Under the terms of the law, Ozempic could possibly be subject to cost negotiations by the federal government as early as next 12 months, with recent prices taking effect in 2027. The negotiated unit price would apply to all types of the drug – Ozempic, its higher-dose weight-loss version Wegovy, and a pill called Rybelsus.
It is unclear how high the worth can be. Wegovy costs patients in Denmark as much as $365 a month, which normally doesn’t cover the fee of the drug – and about 140 $ in Germany and $92 within the UK
Meanwhile, generic drugmakers are preparing to sell their versions of semaglutide, that are expected to hit the market in China and Brazil as early as 2026. In the U.S., Americans will likely must wait until not less than 2032 because of patent restrictions within the U.S. The Federal Trade Commission has sought to shorten the drugs' exclusivity periods by difficult Novo Nordisk's patent applications for applicators used to inject the drugs – which might extend their market exclusivity to as much as 30 months.
Currently, patients who cannot afford or don’t have access to the drugs often resort to ready-made preparations that will not be FDA-approved, although their raw materials come from FDA-registered factories. Blaha has “a number of patients” who don’t have access to the brand-name drugs and are available to the clinic with vials of ready-made preparations.

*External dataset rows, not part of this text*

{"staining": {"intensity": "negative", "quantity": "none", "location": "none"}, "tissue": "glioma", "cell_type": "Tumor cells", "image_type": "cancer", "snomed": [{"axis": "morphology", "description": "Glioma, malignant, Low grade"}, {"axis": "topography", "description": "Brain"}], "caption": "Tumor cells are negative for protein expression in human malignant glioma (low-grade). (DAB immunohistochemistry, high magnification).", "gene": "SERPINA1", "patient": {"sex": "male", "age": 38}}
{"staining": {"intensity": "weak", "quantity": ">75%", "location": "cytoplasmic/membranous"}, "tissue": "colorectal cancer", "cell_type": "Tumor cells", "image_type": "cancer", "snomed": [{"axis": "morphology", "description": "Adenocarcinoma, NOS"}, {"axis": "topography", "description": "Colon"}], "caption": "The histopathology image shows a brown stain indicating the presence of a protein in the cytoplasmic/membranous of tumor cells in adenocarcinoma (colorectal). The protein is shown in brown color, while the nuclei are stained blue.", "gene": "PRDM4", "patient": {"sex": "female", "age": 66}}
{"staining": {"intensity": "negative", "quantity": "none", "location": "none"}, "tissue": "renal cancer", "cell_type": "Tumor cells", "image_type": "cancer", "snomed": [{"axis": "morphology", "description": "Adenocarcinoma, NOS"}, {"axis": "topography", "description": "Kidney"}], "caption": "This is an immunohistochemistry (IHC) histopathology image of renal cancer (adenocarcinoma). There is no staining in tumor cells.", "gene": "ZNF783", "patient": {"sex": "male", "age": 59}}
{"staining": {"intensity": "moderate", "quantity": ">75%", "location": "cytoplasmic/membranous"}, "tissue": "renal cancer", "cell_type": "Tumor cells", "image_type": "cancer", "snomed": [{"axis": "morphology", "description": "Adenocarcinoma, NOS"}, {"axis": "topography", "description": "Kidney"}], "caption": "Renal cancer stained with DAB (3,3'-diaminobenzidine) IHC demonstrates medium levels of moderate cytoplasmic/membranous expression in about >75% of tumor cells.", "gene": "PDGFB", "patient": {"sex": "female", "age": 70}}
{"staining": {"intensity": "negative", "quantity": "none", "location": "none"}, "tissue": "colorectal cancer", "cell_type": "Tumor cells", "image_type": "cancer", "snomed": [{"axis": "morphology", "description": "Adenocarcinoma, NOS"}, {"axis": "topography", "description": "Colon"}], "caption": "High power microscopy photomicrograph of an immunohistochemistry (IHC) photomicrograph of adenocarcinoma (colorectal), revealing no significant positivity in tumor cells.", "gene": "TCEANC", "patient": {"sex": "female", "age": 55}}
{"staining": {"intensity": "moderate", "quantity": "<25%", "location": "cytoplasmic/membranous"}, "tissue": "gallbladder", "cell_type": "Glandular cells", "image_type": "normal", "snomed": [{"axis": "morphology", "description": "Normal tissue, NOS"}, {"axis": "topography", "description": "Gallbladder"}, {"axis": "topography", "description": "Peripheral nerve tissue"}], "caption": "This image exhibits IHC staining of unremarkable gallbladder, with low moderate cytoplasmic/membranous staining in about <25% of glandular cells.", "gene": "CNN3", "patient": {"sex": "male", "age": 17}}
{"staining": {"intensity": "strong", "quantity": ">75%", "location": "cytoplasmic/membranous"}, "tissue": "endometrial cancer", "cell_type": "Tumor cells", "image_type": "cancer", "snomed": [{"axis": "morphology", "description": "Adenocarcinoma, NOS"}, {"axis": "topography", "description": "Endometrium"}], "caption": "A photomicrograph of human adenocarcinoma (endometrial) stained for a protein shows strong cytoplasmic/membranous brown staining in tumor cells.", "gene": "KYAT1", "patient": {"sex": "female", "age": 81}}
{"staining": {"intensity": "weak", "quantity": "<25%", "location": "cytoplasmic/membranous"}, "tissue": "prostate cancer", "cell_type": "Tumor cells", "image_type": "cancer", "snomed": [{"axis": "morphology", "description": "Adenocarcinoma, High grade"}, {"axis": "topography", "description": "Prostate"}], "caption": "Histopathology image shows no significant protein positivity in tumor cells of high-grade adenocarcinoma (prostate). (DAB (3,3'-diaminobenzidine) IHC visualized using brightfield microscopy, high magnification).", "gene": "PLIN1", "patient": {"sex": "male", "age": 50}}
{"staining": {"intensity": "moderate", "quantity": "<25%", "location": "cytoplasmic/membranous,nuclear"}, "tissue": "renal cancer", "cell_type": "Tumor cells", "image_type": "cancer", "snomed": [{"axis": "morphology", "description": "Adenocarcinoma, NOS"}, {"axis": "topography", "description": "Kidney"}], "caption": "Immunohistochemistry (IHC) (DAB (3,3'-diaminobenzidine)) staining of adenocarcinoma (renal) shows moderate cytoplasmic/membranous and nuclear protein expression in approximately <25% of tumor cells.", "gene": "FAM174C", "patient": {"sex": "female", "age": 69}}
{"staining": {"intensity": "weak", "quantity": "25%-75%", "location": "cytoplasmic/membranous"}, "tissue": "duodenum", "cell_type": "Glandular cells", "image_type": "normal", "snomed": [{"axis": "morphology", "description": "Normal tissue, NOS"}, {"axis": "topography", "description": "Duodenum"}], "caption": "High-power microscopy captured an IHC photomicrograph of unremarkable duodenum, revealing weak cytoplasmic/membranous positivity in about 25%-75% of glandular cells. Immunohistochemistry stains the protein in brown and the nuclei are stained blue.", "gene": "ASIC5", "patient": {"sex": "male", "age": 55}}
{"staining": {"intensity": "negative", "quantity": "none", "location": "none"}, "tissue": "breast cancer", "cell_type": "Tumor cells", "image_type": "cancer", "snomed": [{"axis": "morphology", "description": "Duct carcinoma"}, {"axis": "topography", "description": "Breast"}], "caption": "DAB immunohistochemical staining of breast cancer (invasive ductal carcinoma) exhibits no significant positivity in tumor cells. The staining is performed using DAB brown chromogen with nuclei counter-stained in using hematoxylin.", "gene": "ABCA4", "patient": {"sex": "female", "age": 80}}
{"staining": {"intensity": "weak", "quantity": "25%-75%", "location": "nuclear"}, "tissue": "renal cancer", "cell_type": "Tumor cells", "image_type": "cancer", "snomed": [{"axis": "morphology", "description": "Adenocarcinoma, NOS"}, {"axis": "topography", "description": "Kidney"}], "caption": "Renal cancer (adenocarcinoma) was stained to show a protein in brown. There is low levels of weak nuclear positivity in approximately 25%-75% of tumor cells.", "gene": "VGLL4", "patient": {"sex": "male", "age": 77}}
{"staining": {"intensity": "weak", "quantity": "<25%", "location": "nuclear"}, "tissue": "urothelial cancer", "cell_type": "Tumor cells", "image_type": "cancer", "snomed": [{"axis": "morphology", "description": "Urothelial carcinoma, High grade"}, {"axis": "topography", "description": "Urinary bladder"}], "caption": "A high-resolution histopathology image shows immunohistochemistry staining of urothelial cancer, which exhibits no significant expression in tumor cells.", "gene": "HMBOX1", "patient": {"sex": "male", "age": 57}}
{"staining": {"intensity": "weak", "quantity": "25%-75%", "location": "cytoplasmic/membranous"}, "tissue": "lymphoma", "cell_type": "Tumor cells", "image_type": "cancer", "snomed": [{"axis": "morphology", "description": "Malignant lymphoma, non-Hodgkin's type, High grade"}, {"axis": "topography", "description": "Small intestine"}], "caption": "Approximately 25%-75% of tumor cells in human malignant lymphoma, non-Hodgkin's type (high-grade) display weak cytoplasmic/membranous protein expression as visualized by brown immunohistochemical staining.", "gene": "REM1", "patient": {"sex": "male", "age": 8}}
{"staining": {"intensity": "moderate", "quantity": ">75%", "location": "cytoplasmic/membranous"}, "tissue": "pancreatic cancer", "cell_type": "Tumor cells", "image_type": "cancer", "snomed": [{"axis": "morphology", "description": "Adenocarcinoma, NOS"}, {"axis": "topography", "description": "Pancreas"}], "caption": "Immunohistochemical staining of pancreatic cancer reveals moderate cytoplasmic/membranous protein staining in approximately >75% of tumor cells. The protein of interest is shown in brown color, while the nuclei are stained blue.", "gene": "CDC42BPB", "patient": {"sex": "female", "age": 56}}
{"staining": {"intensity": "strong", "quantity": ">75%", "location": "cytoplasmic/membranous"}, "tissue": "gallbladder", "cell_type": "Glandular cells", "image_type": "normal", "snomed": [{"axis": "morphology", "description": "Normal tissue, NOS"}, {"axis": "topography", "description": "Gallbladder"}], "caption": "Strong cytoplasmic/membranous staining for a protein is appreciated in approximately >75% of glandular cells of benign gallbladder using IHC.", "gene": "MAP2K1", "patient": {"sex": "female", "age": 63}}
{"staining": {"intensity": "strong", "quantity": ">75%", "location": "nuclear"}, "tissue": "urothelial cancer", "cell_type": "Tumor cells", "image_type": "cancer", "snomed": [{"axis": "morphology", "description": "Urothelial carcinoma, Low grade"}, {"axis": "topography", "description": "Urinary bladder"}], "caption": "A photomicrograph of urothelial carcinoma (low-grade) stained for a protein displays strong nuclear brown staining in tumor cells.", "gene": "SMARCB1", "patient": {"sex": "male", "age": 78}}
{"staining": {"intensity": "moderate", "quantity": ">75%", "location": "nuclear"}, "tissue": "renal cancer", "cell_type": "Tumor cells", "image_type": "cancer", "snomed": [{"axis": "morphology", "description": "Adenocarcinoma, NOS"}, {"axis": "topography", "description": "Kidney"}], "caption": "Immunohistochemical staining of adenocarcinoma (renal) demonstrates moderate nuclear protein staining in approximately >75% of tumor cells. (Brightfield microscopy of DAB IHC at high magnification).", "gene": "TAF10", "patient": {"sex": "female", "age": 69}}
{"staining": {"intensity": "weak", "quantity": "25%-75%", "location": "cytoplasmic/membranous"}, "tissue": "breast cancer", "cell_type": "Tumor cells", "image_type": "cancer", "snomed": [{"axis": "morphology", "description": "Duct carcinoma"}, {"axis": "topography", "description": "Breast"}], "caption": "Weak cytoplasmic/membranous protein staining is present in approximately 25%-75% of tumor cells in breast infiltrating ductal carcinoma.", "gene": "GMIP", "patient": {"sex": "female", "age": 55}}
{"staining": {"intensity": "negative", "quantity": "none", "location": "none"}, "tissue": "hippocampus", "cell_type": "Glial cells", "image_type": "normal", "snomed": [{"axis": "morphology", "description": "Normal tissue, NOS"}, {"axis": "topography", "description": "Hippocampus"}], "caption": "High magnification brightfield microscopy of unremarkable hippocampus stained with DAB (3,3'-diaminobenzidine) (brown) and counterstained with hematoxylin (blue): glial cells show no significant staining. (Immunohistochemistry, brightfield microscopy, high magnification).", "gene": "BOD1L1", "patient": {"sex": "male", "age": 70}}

Two weeks before Sanders published his letter in Denmark, Novo Nordisk cut the local price of Ozempic by 34 percent to $130 a month – about 15 percent of the U.S. list price. The government, which had threatened to stop covering the drug, agreed to cover the fee of Ozempic diabetes treatment, but just for patients who had previously tried a less expensive drug equivalent to metformin.
Wegovy, the identical weight-loss drug in higher doses, would must be paid for by the patient in just about all cases. The monthly cost is $365. That price, while moderate by U.S. standards, has sparked heated debate in regards to the unequal impact of social class on the affordability of the drug, says Nils Jakob Knudsen, an endocrinologist in Copenhagen.
Calculating drug prices is complex for the Danes, he added, because “the booming economy for Novo also drives our very healthy Danish economy.”
Novo Nordisk's market valuation of $591 billion on August 2 was significantly higher than Denmark's entire GDP.
©2024 KFF Health News. Distributed by Tribune Content Agency, LLC.